Enunciado A.
Reproduce el fragmento del texto sobre las columnas de Vicent que va desde "Jesús de Polanco" hasta "influencia y seducción.".
Enunciado B.
Explica en una a tres oraciones, según el texto sobre las columnas de Vicent, por qué los responsables de las finanzas y la administración de la empresa recibían con cierta reserva el comentario de Jesús de Polanco.

Texto de lectura.
◇ ◇ ◇
Las columnas de Vicent son las 438 palabras más brillantes de la prensa diaria española actual. Naturalmente, unas tendrán más aceptación que otras pero todas ellas muestran su enorme talento. Y hay que ser del oficio para comprender las dificultades que entraña entregar todas las semanas un artículo tan reducido y que a la vez sea un suntuoso compendio de observación, estilo y sabiduría.
Jesús de Polanco solía decir en público que comenzaba a leer el diario de los domingos por la columna de Vicent, comentario que siempre encontraba una cierta reserva entre los responsables máximos de las finanzas y la administración de la empresa por razones exclusivamente monetarias pues los elogios del presidente suelen ser sinónimo del aumento del caché. Rafael Sánchez Ferlosio, por su parte, no ocultaba nunca su admiración por las mencionadas columnas «menos cuando se pone muy lírico». De Rafael Azcona, y con ello finalizo las referencias de ilustres lectores, cabe señalar que tras una columna de Vicent en la que apuntaba que sólo le faltaba el ser bombardino de la banda de Liria para alcanzar la perfección, el maestro de Logroño no tardó ni dos días en matricularse en una academia de música. Tal es su capacidad de influencia y seducción.
En la literatura española del siglo XX hay dos grandes escuelas en la narración de hechos o anécdotas: la barojiana, que exige documentación y rigor, trabajo de campo y atenerse con precisión a los acontecimientos comprobados, y la valleinclanesca, en la que el ingenio y la imaginación suplen con creces la fidelidad a lo ocurrido. Vicent, pese a que siempre reconoció su deuda con Baroja, tiene un punto de Valle que le permite elegir con gran libertad sus temas, dejarse llevar por lo que le sugieren a bote pronto y al margen de datos o comprobaciones. Nadie como Vicent ha reflexionado mejor y con mayor brevedad sobre los olores y sabores de la infancia, sobre el caos y la sensualidad desbordada del Mediterráneo, sobre las bolsas de plástico de todo tipo de comercios y grandes superficies que suelen llevar en las manos con una enorme constancia los peatones españoles, o sobre el póquer, la amistad, el amor o los nuevos hábitos de la juventud. En sus columnas se pueden encontrar desde síntesis excelentes de los presocráticos a dedos en las llagas de la barbarie contemporánea, nacional o extranjera, a la extraordinaria habilidad de las damas jóvenes y bellas para hacer saltar la visa oro de sus maduros acompañantes o a la gran duda de si el fragor de la mascletà se debe a la pólvora o es la ruidosa celebración de la fusión de dos cuerpos adolescentes encima de una moto pues una y otros forman parte de la misma escenografía.
◇ ◇ ◇
Extracto de datos.
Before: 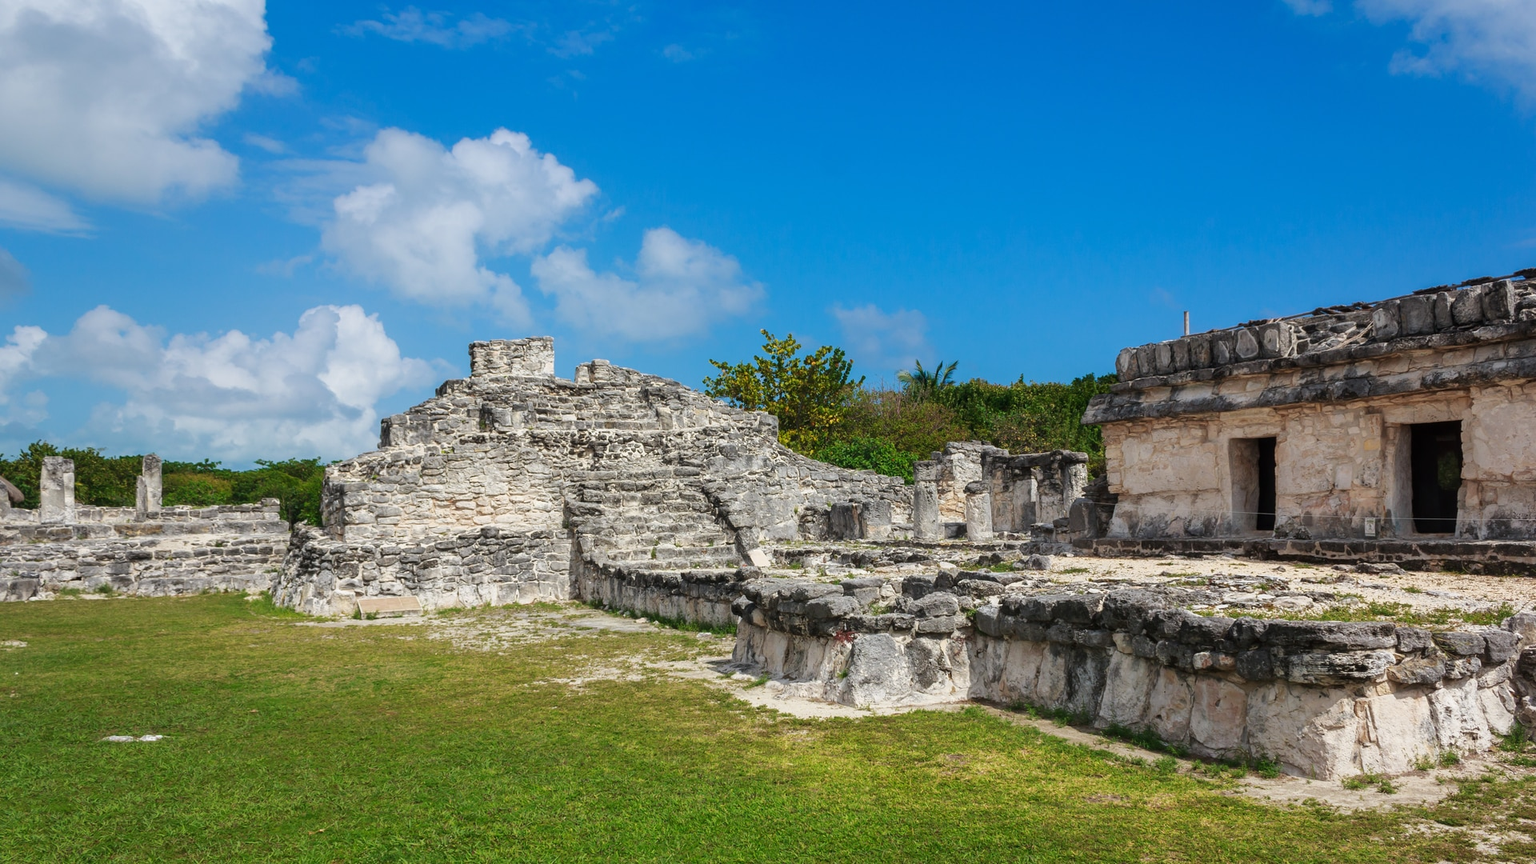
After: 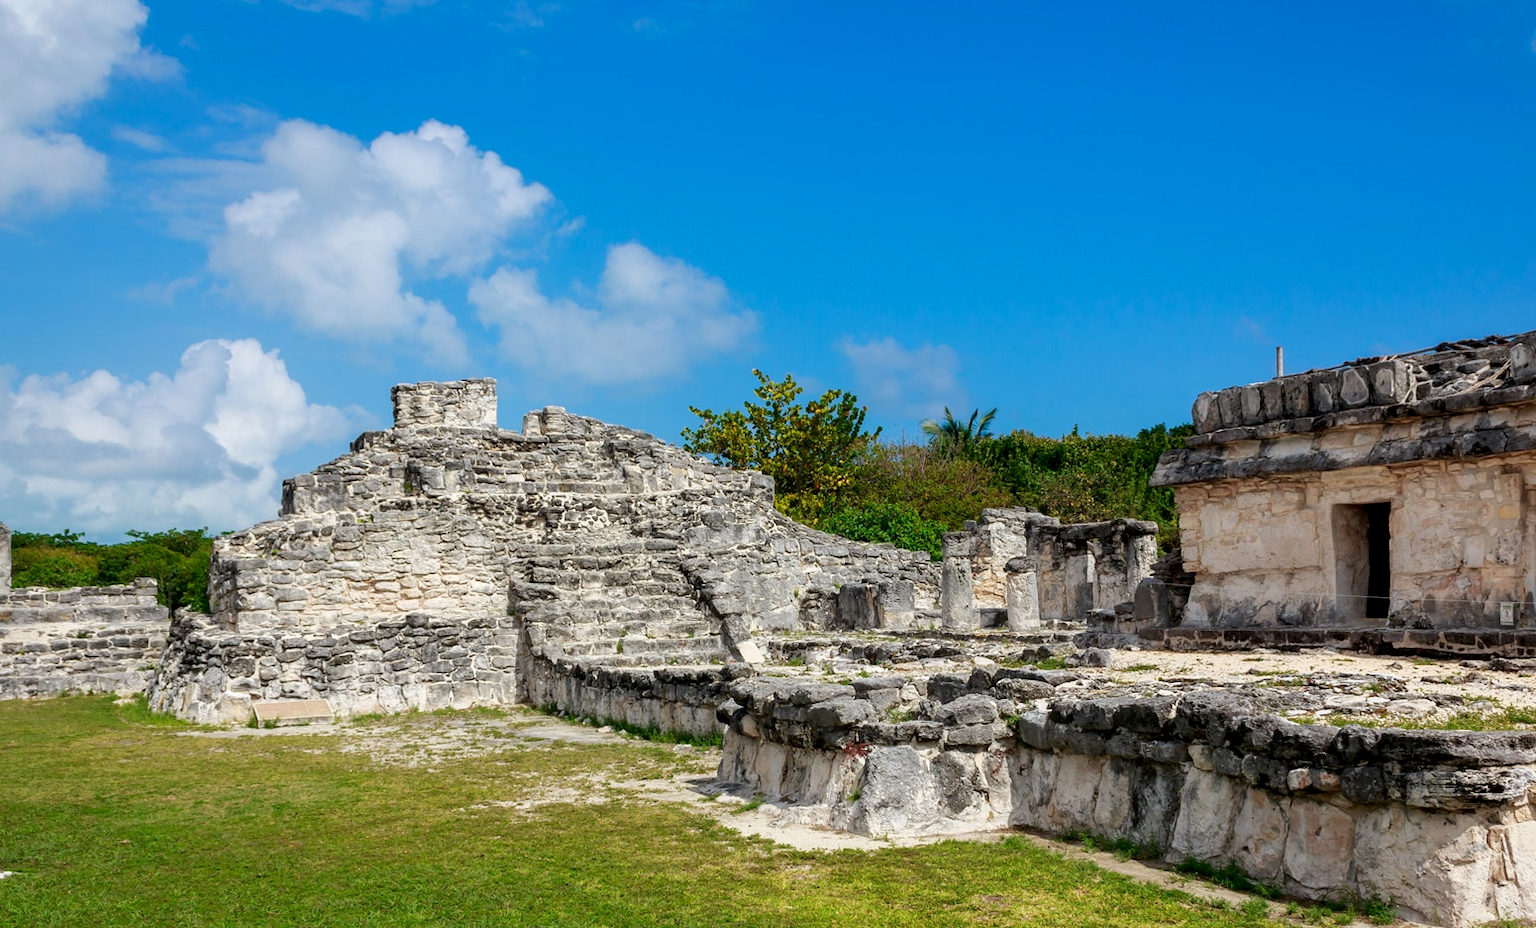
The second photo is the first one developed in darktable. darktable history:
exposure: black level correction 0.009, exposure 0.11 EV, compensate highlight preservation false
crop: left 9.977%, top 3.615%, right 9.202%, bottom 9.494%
◇ ◇ ◇
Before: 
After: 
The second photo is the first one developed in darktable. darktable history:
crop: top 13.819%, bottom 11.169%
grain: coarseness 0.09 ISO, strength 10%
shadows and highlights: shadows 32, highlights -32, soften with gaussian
◇ ◇ ◇
Resultado correcto A.
Jesús de Polanco solía decir en público que comenzaba a leer el diario de los domingos por la columna de Vicent, comentario que siempre encontraba una cierta reserva entre los responsables máximos de las finanzas y la administración de la empresa por razones exclusivamente monetarias pues los elogios del presidente suelen ser sinónimo del aumento del caché. Rafael Sánchez Ferlosio, por su parte, no ocultaba nunca su admiración por las mencionadas columnas «menos cuando se pone muy lírico». De Rafael Azcona, y con ello finalizo las referencias de ilustres lectores, cabe señalar que tras una columna de Vicent en la que apuntaba que sólo le faltaba el ser bombardino de la banda de Liria para alcanzar la perfección, el maestro de Logroño no tardó ni dos días en matricularse en una academia de música. Tal es su capacidad de influencia y seducción.

Resultado correcto B.
Sus razones eran exclusivamente monetarias. Los elogios del presidente suelen ser sinónimo del aumento del caché, y Polanco decía en público que comenzaba a leer el diario de los domingos por la columna de Vicent.